Sur le plan du mode d’entraînement, l’Expedition gagne des points en fonction de ce que vous recherchez. En effet, il est livré de série avec un système 4X4, contrairement à son équivalent, chez GM, qui vous offre le choix entre deux et quatre roues motrices.

Avec un prix de départ dépassant les 62 000 $, l’Expedition ne correspond pas tout à fait à la définition d'un véhicule abordable. Et c’est encore moins le cas pour une version Platinum Max pour laquelle il faut minimalement débourser un peu plus de 85 000 $. À cet effet, sachez que si vous avez l’intention d’utiliser la troisième rangée, une version Max, qui est allongée comme vous l’avez sans doute deviné, s’impose. Elle vous permettra de conserver plus qu’un minimum d’espace de rangement une fois que tous les occupants auront pris place à bord. Et si tout cela ne répond pas à vos besoins princiers, sachez que Lincoln offre une variante plus cossue de l’Expedition identifiée par l’appellation Navigator.

Pas très populaire

Si Ford s’illustre notamment dans le segment des sportives avec sa Mustang qui assomme année après année la Camaro, la situation est bien différente dans le cas de l’Expedition. En effet, il peine à percer. Au Canada, et particulièrement au Québec, le segment des VUS d’aussi grand format ne brille pas par sa popularité. Bien que confortables et spacieux, ils demeurent encombrants, et surtout, énergivores.

Jusque là, on ne vous apprend probablement rien. Au Canada, Ford a vendu un peu plus de 4 200 Expedition.
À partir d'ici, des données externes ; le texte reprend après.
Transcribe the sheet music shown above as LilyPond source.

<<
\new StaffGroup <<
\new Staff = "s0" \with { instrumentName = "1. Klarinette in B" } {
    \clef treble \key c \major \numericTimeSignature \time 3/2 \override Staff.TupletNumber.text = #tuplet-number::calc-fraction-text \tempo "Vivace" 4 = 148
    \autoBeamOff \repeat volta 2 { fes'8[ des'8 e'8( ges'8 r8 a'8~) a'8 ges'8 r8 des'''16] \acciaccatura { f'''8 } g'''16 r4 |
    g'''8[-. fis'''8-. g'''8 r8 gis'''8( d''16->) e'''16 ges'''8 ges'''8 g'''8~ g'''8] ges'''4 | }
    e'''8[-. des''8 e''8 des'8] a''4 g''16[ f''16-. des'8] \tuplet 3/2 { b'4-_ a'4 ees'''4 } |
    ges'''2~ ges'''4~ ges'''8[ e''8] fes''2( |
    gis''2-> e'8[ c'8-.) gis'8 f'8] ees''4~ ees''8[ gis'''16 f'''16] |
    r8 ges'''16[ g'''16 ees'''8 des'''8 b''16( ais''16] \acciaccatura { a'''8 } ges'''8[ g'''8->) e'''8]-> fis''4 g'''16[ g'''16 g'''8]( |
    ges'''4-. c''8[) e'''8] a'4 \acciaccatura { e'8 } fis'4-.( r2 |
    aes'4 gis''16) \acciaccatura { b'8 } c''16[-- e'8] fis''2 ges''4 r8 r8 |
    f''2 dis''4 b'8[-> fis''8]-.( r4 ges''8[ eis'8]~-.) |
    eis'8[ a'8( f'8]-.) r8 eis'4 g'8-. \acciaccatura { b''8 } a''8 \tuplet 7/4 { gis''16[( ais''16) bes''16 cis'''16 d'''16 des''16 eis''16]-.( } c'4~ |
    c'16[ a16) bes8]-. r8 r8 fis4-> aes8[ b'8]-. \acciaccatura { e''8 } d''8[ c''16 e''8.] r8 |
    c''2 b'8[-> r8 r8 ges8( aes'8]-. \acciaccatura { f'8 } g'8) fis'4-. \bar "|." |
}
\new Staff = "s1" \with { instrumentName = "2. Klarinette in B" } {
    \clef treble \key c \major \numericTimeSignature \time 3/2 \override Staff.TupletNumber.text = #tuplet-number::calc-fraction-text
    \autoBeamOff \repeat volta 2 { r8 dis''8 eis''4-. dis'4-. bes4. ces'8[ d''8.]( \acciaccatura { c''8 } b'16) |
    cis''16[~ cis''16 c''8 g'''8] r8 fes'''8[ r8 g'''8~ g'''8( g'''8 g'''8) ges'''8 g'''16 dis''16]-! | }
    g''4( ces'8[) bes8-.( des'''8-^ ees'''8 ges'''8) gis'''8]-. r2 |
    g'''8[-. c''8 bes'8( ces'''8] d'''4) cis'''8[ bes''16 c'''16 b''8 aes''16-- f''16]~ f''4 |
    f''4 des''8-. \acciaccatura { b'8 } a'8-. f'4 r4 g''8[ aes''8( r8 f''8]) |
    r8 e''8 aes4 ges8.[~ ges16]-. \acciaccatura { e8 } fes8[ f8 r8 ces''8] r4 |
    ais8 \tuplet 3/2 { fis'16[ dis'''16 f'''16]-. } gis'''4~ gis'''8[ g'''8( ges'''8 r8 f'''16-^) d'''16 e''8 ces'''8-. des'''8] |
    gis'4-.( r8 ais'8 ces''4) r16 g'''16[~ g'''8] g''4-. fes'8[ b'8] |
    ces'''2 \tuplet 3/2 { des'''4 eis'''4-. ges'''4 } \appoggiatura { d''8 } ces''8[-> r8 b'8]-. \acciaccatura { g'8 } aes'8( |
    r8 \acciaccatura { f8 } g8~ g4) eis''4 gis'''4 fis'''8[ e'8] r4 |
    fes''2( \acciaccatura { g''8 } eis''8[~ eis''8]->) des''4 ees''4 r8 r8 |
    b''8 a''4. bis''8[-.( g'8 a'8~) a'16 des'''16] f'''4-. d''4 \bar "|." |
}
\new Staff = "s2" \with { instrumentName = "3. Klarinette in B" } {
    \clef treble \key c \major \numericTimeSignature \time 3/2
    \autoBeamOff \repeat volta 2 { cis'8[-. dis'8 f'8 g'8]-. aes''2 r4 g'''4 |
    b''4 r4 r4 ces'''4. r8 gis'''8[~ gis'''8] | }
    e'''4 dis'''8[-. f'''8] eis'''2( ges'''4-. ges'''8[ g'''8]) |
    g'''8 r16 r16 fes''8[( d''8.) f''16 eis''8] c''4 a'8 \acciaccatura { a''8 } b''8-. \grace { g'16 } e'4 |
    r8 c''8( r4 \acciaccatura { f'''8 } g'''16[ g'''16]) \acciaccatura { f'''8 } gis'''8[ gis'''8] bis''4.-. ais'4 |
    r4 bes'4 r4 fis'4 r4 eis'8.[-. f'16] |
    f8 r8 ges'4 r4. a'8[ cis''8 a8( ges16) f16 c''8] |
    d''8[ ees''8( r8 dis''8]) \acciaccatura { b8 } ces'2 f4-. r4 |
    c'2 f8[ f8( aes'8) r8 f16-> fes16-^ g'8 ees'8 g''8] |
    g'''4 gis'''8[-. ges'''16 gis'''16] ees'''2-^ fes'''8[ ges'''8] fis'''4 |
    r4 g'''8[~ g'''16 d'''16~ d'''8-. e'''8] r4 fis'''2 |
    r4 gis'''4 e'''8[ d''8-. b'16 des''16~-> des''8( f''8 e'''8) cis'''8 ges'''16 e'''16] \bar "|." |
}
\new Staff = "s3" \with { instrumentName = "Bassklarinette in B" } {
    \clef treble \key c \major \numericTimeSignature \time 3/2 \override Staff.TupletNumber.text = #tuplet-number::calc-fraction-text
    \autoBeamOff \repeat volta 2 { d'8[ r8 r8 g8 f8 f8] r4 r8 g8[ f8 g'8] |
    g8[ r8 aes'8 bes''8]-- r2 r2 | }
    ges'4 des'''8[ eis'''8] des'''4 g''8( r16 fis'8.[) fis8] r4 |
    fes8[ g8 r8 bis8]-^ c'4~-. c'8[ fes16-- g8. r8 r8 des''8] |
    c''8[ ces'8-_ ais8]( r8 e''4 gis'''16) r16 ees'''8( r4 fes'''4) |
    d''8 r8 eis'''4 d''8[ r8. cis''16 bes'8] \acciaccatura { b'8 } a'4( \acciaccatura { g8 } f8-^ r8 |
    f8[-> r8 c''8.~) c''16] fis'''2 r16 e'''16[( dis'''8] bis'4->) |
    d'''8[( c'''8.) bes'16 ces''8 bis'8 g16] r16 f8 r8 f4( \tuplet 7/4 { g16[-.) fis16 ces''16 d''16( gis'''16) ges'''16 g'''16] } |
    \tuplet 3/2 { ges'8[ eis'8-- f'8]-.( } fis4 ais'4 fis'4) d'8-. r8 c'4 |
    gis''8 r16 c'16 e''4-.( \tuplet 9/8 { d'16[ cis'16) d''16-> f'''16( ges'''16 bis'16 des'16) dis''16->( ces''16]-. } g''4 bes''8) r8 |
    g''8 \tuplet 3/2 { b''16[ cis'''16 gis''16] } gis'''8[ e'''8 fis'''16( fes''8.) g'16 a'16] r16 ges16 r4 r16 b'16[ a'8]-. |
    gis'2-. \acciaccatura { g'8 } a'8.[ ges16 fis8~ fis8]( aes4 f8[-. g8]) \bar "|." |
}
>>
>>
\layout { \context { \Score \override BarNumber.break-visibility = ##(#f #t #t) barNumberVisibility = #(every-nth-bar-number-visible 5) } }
De ce nombre, à peine 311 ont trouvé preneur au Québec. Pendant ce temps, les ventes des Tahoe, Suburban et Yukon totalisaient 11 714 unités pour l’ensemble du pays. Et ce, même si la gamme était décrite comme vieillissante. Avec le renouvellement des trois géants de GM, il faut s’attendre à ce que Biff Tannen mange la volée de sa vie.